▸ PASSAGE FOR REVIEW

....................

Thursday, September 28, 2017

Rehearsal marks: The I or J quandary and its solution in Finale

Is this something I learned long ago, forgot and then rediscovered? Or am I learning it today for the first time?

Very early on, many years ago, I noticed that orchestral scores would usually skip either the letter I or the letter J. This makes sense, since in most fonts those two letters look almost the same. If the conductor asks the orchestra to resume playing from letter I but one or more musicians start from letter J, or vice-versa, that defeats the whole point of rehearsal letters.

I use Finale, the music notation program now owned and developed by Make Music, Inc. Since at least Finale 2010, the program comes with automatically sequenced rehearsal letters. It's a great convenience.

For instance, if a conductor tells me that my composition or arrangement has the rehearsal letters spaced too far apart, I can just pull up the score and just tell Finale where I want to add rehearsal letters, and the program takes care of changing all subsequent rehearsal letters accordingly, e.g., if I put in a new rehearsal letter between C and D, Finale changes the former D to E, the former E to F, etc.

....................

Dataset items
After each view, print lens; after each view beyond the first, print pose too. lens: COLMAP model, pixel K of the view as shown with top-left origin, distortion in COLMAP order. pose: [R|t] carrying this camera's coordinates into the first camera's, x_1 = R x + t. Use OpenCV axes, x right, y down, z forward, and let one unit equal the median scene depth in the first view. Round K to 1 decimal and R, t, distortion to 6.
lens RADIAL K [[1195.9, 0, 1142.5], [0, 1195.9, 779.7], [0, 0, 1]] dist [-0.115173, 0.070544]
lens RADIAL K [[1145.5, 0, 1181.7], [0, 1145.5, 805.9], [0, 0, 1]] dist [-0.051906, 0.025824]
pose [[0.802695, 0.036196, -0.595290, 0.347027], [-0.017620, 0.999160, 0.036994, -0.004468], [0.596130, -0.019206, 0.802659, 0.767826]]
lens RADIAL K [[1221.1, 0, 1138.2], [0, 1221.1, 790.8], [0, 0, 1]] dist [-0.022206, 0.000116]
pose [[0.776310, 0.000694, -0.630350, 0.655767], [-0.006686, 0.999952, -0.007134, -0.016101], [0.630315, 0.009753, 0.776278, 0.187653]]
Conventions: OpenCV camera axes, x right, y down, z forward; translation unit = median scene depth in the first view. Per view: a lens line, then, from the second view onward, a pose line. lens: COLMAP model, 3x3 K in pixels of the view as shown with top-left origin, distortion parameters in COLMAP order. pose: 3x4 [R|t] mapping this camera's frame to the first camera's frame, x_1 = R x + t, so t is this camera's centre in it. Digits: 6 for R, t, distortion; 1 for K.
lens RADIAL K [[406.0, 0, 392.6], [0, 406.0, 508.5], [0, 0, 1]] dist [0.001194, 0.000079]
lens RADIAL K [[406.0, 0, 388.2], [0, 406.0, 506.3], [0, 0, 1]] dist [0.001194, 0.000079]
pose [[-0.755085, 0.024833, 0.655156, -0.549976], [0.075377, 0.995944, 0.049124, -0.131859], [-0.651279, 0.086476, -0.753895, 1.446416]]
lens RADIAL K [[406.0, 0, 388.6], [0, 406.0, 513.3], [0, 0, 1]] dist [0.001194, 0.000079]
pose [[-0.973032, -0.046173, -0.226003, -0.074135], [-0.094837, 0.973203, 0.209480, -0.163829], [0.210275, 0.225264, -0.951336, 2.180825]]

....................

▸ TASK SET
A. In the blog post on rehearsal marks, list the rehearsal letters named in the example about putting in a new rehearsal letter.
B. Resume the blog post on rehearsal marks in Finale from the point where it stops.
These items were drawn from a separate source and are unrelated to the blog post.

▸ RESULTS
A. C, D, E, F

B.
But what about skipping I or J? In the past, what I have almost always done is try to place one or both of them at the start or the end of a fully scored passage, then hiding one of them (the keyboard shortcut on the Windows version is Ctrl-Shift-Alt-H). The rehearsal letter will still show on your computer screen, though faintly, but it will not print in the score nor the parts.

The reason to seek a fully scored passage for this kludge is that rehearsal letters, hidden or not, break multi-measure rests. It might look strange on a player's part to have a 3-measure rest starting at letter H, followed by a 5-measure rest ending at letter J, even though it would make much more sense to just have an 8-measure rest.

Occasionally, I would still do this even if the timpani were left out of an otherwise fully scored passage, figuring that timpanists are so used to counting consecutive multi-measure rests that an oddly split rest would not bother them in the least.

A better option is to put I or J at the beginning or end of a repeated section, but this of course supposes the particular piece of music has repeated sections and one of those repeated sections has an ending or beginning at about the middle.

Since the repeat sign is a better visual indicator of location than a rehearsal letter, and since it breaks multi-measure rests regardless, a rehearsal letter is useless, except as a hidden letter.

Sometimes, though, neither of these options are available, such as if the piece has no repeats and is thinly scored in the middle. Then you can't really have a hidden rehearsal letter, because a lot of player's parts are going to have oddly split multi-measure rests. Every rehearsal letter has to be musically meaningful and necessary.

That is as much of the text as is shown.